Thursday, 19 June 2008
Jason Rouse, Gary Delaney, Vince Fluke, Rab Brown, compere Lucy Porter - The Stand, Edinburgh, 05/06/2008
Some comedy nights are a little strange. On this particular night, I found myself seeing a bill of comedians none of whom I was at all familiar with or knew what to expect from, aside from the main draw, being the MC, Lucy Porter, one of my favourite comics whose last four Edinburgh shows I have attended and very much enjoyed but who I had never seen plying her trade as a club comedian before.
In fact she makes a perfect host, her big personality which belies her somewhat diminutive stature filling the room and setting up the room perfectly for laughs. It’s a shame then, that few of the acts were able to take advantage of this, but this takes nothing away from Porter who, during the course of the evening, may even have created the beginnings of a beautiful transatlantic romance between a gruff voiced bearded American and a young girl out celebrating her birthday in the front row.
For the opening act, Vince Fluke, I have to be fair and point out that I later learned that he had only been brought in as a very last minute replacement. Sadly, it showed. A personable Canadian, he never seemed to get to grips with the audience, and from the very beginning of his set seemed to be floundering and constantly changing tack trying to find something to hook the attention with. But the result made his set jumpy and disjointed and make very little sense. Further, he seemed to spend an inordinate amount of his time informing people that he was going to be working at the T in the Park festival, without saying anything particularly funny about it, as if it was going to cause a ripple of recognition, something that was never going to happen in front of a crowd most of whom were either too old or too English to know what it was.
Glaswegian Rab Brown came next, and as the “newcomer” act of the evening, was the one performer who really shone. Taking his chance well, he performed a set of not necessarily very original material, but his take on hen parties, homosexual flirting and his own lack of attractiveness was at least different enough to be memorable, and fulfilled the main objective of being really very funny.

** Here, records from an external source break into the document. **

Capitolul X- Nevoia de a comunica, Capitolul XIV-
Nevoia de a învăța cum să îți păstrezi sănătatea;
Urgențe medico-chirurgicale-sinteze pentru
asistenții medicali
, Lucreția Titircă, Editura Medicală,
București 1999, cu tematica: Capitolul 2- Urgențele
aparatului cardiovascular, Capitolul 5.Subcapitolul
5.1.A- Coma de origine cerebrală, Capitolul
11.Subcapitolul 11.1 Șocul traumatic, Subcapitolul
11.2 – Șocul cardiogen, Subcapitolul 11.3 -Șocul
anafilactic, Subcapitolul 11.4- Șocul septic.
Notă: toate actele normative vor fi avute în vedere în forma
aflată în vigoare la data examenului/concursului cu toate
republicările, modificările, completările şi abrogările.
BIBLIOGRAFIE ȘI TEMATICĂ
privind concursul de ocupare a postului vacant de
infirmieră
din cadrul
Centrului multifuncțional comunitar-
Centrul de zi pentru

Next up was Gary Delaney, something of an old fashioned gagsmith whose set consisted almost entirely of a series of one-liners and puns. An accomplished writer as well as a comedian, whose jokes can often be heard coming out of the mouths of established TV acts, including Basil Brush, Delaney has a number of excellent gags which soon have the audience on his side. But twenty minutes is a long time to be firing out one pun after another, and to be honest the set could have done with more variety. By about half way through the whole thing felt a bit overloaded, and the audience were becoming noticeably quieter. However, an excellent final few minutes won them back over in the end.
And then came Jason Rouse, another Canadian act, and it’s difficult to know what to say here. Leather clad, tattoo covered and dripping with metal accoutrements from countless piercings and the lining of his teeth, Rouse is a comedian whose main objective is to offend. He sets about this from the word go, reading the mood and the demeanour of the audience and almost resolutely setting himself up in opposition to it. There is little by way of actual humour in his act, rather it consists of a series of statements each designed to push the audience to the limits of their tolerance.
This, in itself, is not a bad thing. There are a number of acts who rely on the same concept, and some of them pull it off very expertly indeed. Rouse, sadly, does not appear to be one of them. There is nothing wrong with being offensive, and it is good when comedy can challenge, but it seems to me that this kind of material should either be leading towards a point, or if not then should at least be very very funny. Rouse’s material was neither. And so relentless was he in piling one sick and twisted image onto another and another, that within not too many minutes, it had even lost the power to shock, simply becoming mundane and, difficult though it is to see how this is possible with subject matter including rape, incest, paedophilia and taking sexual advantage of the mentally impaired, quite frankly boring.